Innovation as well as science and technology in China have, from the start, been promoted and directly managed by the state, and thus subject to periodic swings in domestic politics and ideology.

The promise and the challenge 
Mao Zedong’s anti-intellectual ideology during the Cultural Revolution (1966 to 1976) brought the nation’s science and tech establishment and higher education system almost to a complete standstill. His successor Deng Xiaoping got progress back on track, and today, President Xi Jinping has geared tech progress to realisation of the “China Dream”. Future economic growth will depend on productivity growth – producing more output per unit of input. And the major source of productivity growth everywhere is technological progress.
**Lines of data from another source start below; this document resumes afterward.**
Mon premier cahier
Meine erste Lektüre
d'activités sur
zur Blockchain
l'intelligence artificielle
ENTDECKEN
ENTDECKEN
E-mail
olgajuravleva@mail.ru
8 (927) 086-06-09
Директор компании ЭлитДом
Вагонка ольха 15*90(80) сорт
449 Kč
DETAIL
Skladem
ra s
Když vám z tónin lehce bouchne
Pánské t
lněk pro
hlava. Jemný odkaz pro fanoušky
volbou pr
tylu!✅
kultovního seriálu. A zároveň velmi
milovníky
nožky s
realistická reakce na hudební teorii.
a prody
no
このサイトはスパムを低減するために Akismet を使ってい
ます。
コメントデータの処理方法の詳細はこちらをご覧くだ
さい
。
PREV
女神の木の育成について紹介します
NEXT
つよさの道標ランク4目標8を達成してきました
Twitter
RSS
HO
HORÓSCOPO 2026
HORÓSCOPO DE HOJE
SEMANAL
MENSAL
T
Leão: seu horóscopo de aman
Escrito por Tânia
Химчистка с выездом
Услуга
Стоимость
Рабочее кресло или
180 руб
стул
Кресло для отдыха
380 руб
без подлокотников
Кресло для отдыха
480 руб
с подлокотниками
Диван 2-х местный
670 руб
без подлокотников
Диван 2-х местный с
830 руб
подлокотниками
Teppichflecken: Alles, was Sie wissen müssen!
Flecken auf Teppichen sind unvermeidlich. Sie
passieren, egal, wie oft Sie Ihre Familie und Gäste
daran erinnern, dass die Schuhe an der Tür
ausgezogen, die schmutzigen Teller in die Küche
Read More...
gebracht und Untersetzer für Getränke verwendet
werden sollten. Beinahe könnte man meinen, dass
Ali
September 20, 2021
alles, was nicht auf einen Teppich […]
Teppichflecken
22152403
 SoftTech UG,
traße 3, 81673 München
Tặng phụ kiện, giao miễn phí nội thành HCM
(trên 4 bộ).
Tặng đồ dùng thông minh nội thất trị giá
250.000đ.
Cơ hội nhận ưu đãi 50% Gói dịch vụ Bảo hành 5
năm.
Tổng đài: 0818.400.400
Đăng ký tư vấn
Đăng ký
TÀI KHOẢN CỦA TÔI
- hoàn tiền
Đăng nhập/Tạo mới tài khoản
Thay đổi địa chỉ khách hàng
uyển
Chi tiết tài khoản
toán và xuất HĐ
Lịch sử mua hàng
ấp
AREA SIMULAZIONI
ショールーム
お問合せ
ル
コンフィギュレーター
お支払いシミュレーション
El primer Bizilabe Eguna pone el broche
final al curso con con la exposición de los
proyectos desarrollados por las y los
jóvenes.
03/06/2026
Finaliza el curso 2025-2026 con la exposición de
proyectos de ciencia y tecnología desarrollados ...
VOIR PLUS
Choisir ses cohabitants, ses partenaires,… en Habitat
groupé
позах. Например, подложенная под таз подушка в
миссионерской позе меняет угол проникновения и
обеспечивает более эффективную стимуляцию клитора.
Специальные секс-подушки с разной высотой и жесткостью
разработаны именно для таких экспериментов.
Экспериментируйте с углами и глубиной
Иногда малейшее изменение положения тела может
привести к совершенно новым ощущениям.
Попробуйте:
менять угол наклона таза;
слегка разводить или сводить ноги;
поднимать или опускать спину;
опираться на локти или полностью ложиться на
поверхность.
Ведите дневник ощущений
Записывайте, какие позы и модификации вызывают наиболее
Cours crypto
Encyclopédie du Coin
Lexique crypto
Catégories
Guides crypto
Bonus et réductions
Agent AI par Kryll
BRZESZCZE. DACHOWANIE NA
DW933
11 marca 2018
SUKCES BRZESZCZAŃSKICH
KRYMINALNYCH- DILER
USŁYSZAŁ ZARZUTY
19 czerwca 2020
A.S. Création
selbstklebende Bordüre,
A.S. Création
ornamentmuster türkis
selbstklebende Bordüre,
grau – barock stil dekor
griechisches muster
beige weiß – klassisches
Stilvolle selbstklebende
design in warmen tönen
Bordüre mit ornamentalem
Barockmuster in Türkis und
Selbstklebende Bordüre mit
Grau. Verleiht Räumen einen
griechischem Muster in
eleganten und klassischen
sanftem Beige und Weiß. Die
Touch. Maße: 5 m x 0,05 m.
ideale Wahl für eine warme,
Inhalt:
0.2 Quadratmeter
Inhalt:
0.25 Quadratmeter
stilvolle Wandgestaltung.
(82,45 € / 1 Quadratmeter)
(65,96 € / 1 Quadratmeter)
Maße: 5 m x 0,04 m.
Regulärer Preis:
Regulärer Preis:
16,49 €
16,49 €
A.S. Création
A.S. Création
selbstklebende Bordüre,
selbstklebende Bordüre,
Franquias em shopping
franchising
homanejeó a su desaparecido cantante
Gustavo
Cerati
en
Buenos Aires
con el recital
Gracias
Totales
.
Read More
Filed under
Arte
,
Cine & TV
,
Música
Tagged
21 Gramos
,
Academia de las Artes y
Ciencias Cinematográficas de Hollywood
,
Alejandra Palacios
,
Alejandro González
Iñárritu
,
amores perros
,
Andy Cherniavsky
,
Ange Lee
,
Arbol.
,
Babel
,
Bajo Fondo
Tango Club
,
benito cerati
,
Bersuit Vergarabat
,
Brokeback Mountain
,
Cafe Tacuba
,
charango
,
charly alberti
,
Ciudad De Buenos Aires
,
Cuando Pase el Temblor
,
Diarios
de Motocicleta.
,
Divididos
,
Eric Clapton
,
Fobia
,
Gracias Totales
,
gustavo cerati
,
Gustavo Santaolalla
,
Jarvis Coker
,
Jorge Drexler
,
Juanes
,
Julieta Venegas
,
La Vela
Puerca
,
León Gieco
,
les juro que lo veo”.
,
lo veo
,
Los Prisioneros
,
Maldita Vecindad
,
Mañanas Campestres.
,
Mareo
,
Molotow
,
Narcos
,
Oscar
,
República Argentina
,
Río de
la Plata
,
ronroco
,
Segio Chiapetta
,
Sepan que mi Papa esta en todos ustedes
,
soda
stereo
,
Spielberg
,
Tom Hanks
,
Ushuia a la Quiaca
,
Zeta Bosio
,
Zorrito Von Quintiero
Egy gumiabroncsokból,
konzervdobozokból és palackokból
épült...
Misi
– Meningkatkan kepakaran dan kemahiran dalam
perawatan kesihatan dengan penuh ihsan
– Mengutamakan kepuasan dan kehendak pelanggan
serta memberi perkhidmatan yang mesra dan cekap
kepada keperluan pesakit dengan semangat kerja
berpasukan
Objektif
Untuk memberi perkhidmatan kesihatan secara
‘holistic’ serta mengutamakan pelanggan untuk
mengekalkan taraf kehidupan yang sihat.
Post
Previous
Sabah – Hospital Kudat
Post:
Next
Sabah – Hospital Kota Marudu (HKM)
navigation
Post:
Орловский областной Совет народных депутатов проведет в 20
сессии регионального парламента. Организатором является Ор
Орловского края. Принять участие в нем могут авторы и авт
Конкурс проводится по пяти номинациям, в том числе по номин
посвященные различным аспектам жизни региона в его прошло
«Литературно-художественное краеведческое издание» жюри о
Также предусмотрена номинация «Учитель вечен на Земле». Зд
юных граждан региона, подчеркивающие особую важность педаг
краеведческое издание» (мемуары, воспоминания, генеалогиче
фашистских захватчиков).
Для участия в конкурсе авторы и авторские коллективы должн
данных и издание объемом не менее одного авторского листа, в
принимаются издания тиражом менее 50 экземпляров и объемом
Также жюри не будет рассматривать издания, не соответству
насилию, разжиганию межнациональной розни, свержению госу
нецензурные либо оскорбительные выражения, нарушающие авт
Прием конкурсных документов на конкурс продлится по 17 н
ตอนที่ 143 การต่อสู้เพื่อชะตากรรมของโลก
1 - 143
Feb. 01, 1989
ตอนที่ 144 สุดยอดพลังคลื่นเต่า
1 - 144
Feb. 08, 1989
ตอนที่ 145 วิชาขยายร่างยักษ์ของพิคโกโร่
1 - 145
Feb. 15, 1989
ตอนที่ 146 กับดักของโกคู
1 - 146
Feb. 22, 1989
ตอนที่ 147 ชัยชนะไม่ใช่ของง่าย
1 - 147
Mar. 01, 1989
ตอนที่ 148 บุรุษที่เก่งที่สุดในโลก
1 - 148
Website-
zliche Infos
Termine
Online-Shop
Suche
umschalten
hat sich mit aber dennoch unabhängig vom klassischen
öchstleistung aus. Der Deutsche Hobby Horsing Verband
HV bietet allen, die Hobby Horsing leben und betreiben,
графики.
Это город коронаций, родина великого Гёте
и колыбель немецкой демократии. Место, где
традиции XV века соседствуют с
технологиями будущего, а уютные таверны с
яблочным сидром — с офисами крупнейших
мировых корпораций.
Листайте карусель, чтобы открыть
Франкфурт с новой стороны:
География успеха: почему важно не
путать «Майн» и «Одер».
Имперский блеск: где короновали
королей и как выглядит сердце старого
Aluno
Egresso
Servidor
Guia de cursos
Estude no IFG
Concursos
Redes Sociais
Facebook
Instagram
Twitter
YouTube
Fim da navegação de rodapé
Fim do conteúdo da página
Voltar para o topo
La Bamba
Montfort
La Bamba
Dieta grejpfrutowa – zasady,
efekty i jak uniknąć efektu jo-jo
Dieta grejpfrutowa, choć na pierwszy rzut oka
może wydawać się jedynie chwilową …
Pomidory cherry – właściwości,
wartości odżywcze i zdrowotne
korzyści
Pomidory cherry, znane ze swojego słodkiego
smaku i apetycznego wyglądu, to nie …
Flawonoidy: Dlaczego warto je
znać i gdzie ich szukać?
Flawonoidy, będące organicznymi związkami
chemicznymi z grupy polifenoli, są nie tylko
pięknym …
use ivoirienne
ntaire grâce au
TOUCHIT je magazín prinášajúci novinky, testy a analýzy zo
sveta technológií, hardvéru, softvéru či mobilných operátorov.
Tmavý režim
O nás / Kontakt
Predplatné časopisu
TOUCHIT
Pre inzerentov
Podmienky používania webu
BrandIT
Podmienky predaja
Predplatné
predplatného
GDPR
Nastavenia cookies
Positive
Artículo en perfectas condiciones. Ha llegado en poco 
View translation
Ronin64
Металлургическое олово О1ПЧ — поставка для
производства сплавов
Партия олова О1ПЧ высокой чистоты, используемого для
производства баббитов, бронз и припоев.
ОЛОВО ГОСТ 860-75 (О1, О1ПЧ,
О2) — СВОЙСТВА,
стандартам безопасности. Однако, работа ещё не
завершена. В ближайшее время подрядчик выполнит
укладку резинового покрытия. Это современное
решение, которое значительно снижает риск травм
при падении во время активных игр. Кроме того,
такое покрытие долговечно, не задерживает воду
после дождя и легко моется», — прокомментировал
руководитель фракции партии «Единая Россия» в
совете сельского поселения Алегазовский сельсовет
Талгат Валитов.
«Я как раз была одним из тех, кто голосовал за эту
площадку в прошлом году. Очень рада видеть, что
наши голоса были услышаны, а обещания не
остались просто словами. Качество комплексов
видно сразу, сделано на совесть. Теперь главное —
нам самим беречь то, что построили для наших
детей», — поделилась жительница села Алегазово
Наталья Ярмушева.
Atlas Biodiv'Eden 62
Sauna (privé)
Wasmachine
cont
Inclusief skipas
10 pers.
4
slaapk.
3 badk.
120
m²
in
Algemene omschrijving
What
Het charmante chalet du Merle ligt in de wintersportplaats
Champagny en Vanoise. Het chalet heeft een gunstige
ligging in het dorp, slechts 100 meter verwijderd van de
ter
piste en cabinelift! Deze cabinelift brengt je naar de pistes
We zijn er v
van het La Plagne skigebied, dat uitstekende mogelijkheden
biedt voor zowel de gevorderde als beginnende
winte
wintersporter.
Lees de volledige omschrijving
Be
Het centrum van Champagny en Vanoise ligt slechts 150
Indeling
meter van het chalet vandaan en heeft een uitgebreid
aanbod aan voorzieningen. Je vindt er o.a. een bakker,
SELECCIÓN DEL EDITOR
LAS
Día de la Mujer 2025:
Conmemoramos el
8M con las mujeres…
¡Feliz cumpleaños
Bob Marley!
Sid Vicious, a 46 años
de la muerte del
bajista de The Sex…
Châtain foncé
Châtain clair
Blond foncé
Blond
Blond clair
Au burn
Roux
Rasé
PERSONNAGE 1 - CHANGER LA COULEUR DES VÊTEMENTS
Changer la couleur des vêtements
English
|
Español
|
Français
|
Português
China in August mapped out its 13th Five-Year Plan of Science, Technology and Innovation, which sees an increase in R&D spending from 2.1 per cent of GDP last year to 2.5 per cent by 2020. Other targets include improving China’s innovation ranking from 18th now to 15th in the world; raising the global citation index of Chinese scientific papers from fourth place to second, and doubling the number of new patents filed by 2020.
China’s science and tech sector enjoys strong state support and ample funding and thus the pre-conditions for strong growth. And yet, these are necessary but not sufficient conditions for achieving real scientific breakthrough. China’s science and tech system is known to be blighted by corruption, cronyism and misappropriation of research funds.
Arising from the state’s dominance, China’s commercial innovation is particularly weak. Apart from a few large international brands – Huawei, ZTE and BYD – most Chinese firms lack R&D investment.
Problems also abound among researchers themselves, with persistent scandals of falsified findings and plagiarism confirming that the Chinese scientific circle has yet to establish a strong culture of honesty, integrity and humility for its scientists.
A much more vigorous and objective refereeing and auditing system for scientific findings is also needed. Its S&T system is still crying out for more reforms.
China will continue to score new achievements here and there, but most of its science and technology results still represent “catch-up” work or just refinement of imported technological knowledge rather than real breakthroughs. It will take at least a generation before China becomes a technological leader.

John Wong is a professorial fellow at the East Asian Institute, National University of Singapore.